In his reaction outside Parliament after walking out, UDM leader Bantu Holomisa said the reaction of the presiding officers, especially summoning armed police to remove elected representatives, was suggestive of a “police state” and bodes ill for the state of our democracy.
The first part of his reaction rings true, the second is a misdiagnosis. Mbete’s and Modise’s actions speak not to the state of our democracy; they speak to the state of the ANC.
What happens now when Parliament resumes? How does Mbete, who in the end had to cede her presiding responsibilities to Modise as she once again completely lost her cool, re-establish authority and legitimacy? Is the ANC prepared for the possibility of future SONA events in which the president of the republic addresses only the ANC and a handful of opposition politicians, with all the bigger opposition parties vacating the chamber every time Zuma enters it?
Because this now really is on the cards, so eroded is his legitimacy in the eyes of the opposition and a growing number of citizens.

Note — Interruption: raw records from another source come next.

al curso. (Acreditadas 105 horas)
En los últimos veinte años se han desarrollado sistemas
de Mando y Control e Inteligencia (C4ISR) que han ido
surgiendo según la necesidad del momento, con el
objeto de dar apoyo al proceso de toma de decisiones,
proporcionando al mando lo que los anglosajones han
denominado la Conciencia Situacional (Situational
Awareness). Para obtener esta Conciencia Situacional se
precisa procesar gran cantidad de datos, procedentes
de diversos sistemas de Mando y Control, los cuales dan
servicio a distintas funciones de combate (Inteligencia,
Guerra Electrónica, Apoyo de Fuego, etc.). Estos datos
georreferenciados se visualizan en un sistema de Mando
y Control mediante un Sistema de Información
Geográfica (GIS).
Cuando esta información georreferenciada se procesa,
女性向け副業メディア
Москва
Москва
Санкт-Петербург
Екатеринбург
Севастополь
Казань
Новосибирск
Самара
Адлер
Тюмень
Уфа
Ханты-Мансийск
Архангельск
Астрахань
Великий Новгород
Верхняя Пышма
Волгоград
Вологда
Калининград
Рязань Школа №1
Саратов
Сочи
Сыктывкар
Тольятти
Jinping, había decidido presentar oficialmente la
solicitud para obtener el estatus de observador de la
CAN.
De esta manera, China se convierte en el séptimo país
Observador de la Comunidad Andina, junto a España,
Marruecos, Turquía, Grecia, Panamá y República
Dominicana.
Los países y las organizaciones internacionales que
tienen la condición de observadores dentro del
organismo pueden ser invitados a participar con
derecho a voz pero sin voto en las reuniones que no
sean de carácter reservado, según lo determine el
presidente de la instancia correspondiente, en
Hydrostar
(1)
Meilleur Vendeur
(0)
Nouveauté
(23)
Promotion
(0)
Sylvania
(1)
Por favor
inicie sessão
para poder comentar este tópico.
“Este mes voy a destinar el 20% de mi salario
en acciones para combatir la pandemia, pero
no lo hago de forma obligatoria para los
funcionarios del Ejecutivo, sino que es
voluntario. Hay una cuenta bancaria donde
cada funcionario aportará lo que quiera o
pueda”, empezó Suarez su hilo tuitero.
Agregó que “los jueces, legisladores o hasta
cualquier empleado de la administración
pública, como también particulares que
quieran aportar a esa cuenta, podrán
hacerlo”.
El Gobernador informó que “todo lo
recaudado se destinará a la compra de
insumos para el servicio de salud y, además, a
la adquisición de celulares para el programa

And before the ANC points to its still large electoral majorities to argue that it, and by extension Zuma, still has the mandate to govern, consider that in a democracy citizen’s consent is both active and dynamic, ebbing and flowing in-between electoral cycles.
Winning 62 percent of the vote in 2014 is not a free pass to railroad both people and institutions in 2015.
The ANC so far doesn’t seem capable of a political response to the challenge to Zuma’s and Mbete’s authority, preferring rather a purely security response. This will, over time, chip away at the party’s already fraying hegemony, and undermine citizen’s active consent to be governed by the ANC.
It does not help the ruling party that it appears increasingly to govern through re-warmed and repackaged promises. Zuma presented a new nine-point plan to “ignite growth and create jobs”, in his words. But look at the nine promises, and remind yourself how much of this you’ve heard before.
* Resolving the energy crisis.
*Revitalising agriculture and agro-processing.
* Advancing beneficiation or adding value to mineral exports.
*More effective implementation of a higher impact Industrial Policy Action plan.
*Encouraging private sector investment.
*Unlocking the potential of SMMES, co-operatives and micro enterprises.
*State reform and boosting the role of state-owned companies.
*Operation Phakisa, which is aimed at growing the ocean economy.
Other than the first (resolving the energy crisis) and last (Operation Phakisa) items on that list, everything would have been said in the SONA 10 years ago.
If the ANC is to win back its right to govern effectively, and more importantly to lead, it will have to find a way to solve its massive Zuma problem. And Zuma himself must remove the Nkandla albatross around his neck if he hopes to continue as president of the republic.
And in order to solve the Nkandla problem, the obfuscation and the blame shifting will need to stop.
It is frankly irrelevant whether Zuma ordered the so-called “security upgrades” to his private homestead in rural KwaZulu-Natal, or knew anything of what the government euphemistically calls the “cost overruns” in that project, but which most of us call embezzlement through inflation of costs.
His innocence or the extent of his guilt in this regard no longer matters.
What matters is that Nkandla prevents Zuma from speaking to Parliament without occasion descending into drama and farce, and that’s unacceptable.